Europe continues to benefit significantly, as the price of oil in euros is even lower thanks to the appreciation of the currency. Additionally, gas prices remain very low, which not only supports disinflation but also boosts purchasing power and economic recovery.
In Japan, GDP growth for Q2 2025 was stronger than expected, with an upward revision to 0.5%. Notably, household consumption was revised higher, indicating that Japanese consumers remain resilient. In addition, non-residential investment continues to contribute positively to growth.
This strength in domestic demand is a very encouraging sign of Japan’s ability to withstand the impact of U.S. protectionist measures. As in other countries, the data for H1 2025 are heavily distorted by export activity, driven by strong U.S. demand ahead of tariff hikes. However, domestic demand appears to be supported by a solid internal environment, with rising real incomes fueling consumption.

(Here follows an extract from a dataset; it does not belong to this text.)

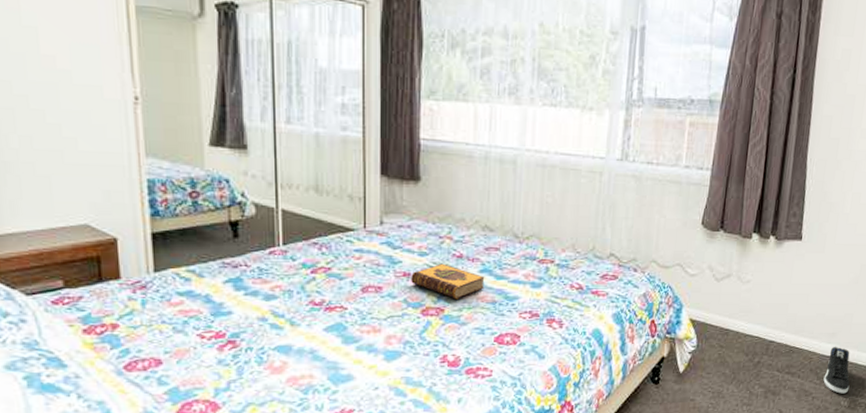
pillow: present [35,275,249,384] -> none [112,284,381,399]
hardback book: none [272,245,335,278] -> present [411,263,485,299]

These growth figures should reinforce the Bank of Japan’s (BoJ) path toward monetary policy normalization, which remains highly accommodative. This normalization is all the more justified given that inflation continues to run well above the 2% target both headline and core.
Nevertheless, the very gradual approach taken by Governor Kazuo Ueda is unlikely to change. Persistent concerns about the impact of U.S. protectionist measures are likely to maintain a cautious tone. Additionally, political instability triggered by the loss of the parliamentary majority by the LDP-led coalition and the resignation of Prime Minister Shigeru Ishiba should also encourage the BoJ to remain prudent.
We continue to expect another rate hike by early next year.